Виктор Лихачев - Единственный крест
— В этом кодексе самый страшный пункт — первый. Прочти его вслух, пожалуйста.
— Как скажешь. «Не желай и не делай другому то, что себе не желаешь». А по-моему, нормально. Разве это не из Библии.
— Это из Толмуда, мой друг. Жил такой еврейский мудрец Гиллиль. Ему еще одну фразу приписывают: «Когда не я для себя, то кто для меня? А если уж я для себя — что же я? И если не теперь — когда же?»
— Уж больно заумно.
— Это из «Пиркэ Аббата» — «Поучение отцов».
— Дался тебе этот Гиллиль. Насколько я помню, и Христос говорил подобное. Разве не так?
— Не совсем.

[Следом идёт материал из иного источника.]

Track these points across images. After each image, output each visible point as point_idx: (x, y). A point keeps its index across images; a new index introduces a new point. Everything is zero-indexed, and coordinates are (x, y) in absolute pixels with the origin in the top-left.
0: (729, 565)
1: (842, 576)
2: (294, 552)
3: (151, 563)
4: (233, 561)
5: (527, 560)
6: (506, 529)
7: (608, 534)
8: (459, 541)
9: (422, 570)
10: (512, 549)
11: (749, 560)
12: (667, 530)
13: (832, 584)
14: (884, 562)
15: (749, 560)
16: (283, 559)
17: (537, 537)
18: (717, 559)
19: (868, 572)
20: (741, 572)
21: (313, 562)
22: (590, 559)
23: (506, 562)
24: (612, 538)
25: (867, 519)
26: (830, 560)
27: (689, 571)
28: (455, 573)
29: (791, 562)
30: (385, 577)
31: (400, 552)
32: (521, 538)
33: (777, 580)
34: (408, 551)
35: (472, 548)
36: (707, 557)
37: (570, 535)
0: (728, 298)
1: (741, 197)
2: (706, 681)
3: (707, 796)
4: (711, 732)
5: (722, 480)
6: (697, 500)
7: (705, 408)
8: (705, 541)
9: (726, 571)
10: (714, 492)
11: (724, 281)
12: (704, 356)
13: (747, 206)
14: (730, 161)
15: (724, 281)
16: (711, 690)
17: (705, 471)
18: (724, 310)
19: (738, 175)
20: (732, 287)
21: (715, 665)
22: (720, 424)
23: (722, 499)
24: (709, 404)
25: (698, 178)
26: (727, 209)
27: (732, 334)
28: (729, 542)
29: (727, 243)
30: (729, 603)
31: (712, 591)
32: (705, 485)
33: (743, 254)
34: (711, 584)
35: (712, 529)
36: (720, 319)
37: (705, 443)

Переварить то, что Он проповедовал древние евреи так до конца и не смогли. Христос сначала подготавливал их: «Итак, во всем, как хотите, чтобы с вами поступали люди, так и вы поступайте с ними; ибо в этом закон и пророки».
— То есть, Он выполняет то, о чем когда-то вещали мудрецы Израиля?

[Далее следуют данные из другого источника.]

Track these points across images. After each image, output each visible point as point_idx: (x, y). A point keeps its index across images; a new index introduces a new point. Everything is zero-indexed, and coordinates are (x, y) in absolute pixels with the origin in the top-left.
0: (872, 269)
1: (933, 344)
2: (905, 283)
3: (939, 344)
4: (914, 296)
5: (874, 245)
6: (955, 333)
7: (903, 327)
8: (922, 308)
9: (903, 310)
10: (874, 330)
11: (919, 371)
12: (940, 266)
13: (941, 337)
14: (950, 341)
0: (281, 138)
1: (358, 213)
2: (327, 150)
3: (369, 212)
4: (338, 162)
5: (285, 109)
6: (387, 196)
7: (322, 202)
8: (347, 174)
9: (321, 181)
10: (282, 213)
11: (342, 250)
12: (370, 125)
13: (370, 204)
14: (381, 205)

— Да, они же ждали Мессию. И Христос вначале говорит языком их пророков, и Его понимают. Но затем разворачивается драма. Для того же Гиллиля его формула — волшебный ключ, к успеху, преуспеванию. Отмычка к любому замку. И что евреи ждали от Мессии?
— Создать на земле царство Израиля.
— А что говорил этот Галилеянин? О Царстве Божием, которое внутри нас есть. Разве такое можно переварить? Или, вот…
Сидорин закрыл глаза и стал говорить будто читая невидимую книгу:
— «А фарисеи, услышавши, что Он привел садуккеев в молчание, собрались вместе. И один из них, законник, искушая Его спросил, говоря: «Учитель! Какая наибольшая заповедь в законе?» Иисус сказал ему: «возлюби Господа Бога твоего всем сердцем твоим, и всею душою твоею, и всем разумением твоим». Сия есть первая и наибольшая заповедь; Вторая же подобная ей: «возлюби ближнего твоего, как самого себя».
Сидорин открыл глаз и добавил с горькой усмешкой:
— Как сейчас принято говорить — почувствуйте разницу. С одной стороны ветхозаветное «не желай и не делай», а с другой, совершенно новое — «возлюби».
— По-моему, ты придаешь всему этому слишком большое значение.
— А мне кажется, что я постепенно подхожу к главной загадке своей жизни.
— То есть?
— Если моя догадка верна, то кодекс АВС — это моя отмычка ко всем замкам, это ветхозаветная мудрость позволявшая мне открывать чужие души.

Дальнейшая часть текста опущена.